Die Iraker berichten jetzt auf Whisper über die Geschehnisse in Baghdad.
Die Iraker berichten jetzt auf Whisper über die Geschehnisse in Baghdad.(© 2014 Whisper, CURVED Montage)

Aufgrund der jüngsten Unruhen ließ die irakische Regierung Facebook, Twitter und andere Social Media-Dienste sperren. Die Iraker kommunizieren jetzt verstärkt über Whisper -  eine App, die anonym Geheimnisse teilen lässt.
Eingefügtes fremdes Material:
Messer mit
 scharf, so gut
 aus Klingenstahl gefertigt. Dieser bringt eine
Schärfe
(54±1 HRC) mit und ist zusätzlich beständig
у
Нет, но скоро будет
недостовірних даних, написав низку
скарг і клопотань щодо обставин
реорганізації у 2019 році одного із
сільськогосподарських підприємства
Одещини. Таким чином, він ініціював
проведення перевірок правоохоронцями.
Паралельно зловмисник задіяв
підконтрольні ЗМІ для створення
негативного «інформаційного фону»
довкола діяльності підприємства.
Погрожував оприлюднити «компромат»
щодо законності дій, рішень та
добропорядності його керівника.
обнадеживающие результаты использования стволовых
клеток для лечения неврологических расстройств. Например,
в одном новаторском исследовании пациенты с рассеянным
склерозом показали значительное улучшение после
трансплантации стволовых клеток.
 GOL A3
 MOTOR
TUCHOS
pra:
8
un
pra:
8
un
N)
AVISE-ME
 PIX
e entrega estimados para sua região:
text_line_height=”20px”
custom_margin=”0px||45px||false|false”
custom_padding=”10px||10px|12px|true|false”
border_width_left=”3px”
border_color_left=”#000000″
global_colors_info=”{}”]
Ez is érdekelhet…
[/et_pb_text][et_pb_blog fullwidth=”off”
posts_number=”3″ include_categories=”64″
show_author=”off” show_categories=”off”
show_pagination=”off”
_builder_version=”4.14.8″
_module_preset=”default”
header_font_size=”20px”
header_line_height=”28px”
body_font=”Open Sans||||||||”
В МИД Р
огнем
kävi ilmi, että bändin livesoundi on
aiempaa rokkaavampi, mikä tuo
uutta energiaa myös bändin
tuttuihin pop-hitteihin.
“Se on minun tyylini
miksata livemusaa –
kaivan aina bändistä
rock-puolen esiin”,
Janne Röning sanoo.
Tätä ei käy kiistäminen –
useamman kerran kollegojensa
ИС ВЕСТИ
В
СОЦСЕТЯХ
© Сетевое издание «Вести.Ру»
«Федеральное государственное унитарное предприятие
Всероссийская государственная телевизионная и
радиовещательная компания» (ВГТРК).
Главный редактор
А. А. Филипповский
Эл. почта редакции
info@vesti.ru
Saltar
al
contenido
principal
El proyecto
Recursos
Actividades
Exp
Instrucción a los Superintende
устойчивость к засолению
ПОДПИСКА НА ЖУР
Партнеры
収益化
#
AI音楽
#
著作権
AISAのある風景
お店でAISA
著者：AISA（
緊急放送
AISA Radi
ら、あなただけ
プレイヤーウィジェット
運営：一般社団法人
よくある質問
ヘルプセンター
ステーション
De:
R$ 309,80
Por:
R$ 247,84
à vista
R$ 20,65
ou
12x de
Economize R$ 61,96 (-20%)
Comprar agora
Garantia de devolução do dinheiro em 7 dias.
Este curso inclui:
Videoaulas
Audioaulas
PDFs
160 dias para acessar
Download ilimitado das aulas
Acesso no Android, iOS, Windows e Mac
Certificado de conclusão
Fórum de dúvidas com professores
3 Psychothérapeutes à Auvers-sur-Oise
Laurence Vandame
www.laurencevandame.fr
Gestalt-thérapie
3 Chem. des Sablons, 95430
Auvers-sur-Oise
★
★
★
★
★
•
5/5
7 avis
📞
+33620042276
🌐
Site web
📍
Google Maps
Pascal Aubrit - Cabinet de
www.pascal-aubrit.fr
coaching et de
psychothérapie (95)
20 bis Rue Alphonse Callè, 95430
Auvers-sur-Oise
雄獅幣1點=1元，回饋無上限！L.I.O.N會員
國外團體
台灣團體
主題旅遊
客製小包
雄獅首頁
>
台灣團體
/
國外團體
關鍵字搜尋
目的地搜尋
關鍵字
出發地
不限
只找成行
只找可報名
Anbieter bestätigen Blockade

Iraks Regierung hat Berichten zufolge vor wenigen Tagen den Zugriff auf Social Media-Dienste wie Facebook, Twitter, YouTube sowie Google und andere Suchmaschinen gesperrt. Das Kommunikationsministerium blockiert die Websites auf Anforderung der Regierung, um zu verhindern, dass sich die Widerstandsgruppierung ISIS über dieses Plattformen organisiert.

Twitter und YouTube haben bereits bestätigt, dass ihre Services in der Region nicht verfügbar sind. Facebook zeigt sich in einem Statement "verstört": Den Internetzugang zu beschränken, sei ein Besorgnis für die globale Community.

Kommunikation über Whisper

Die irakische Bevölkerung weiß sich jedoch zu helfen: Viele weichen jetzt auf die App Whisper aus. Ähnlich wie der gehypte Mitbewerber Secret lässt der Dienst anonym Geheimnisse teilen.  Whisper wird vorwiegend von Jugendlichen genutzt, und das zeigt sich jetzt auch im Irak. Neetzan Zimmermann, Chefredakteur des in Los Angeles beheimateten Startups, sammelt die Beiträge aus der Krisenregion. So wünscht sich ein Nutzer einen "Freund zum Kuscheln". Andere wiederum bestätigen die Blockade der Internetdienste und informieren über den aktuellen Stand: "Uns geht es gut in Baghdad, aber wir machen uns auf das Schlimmste gefasst."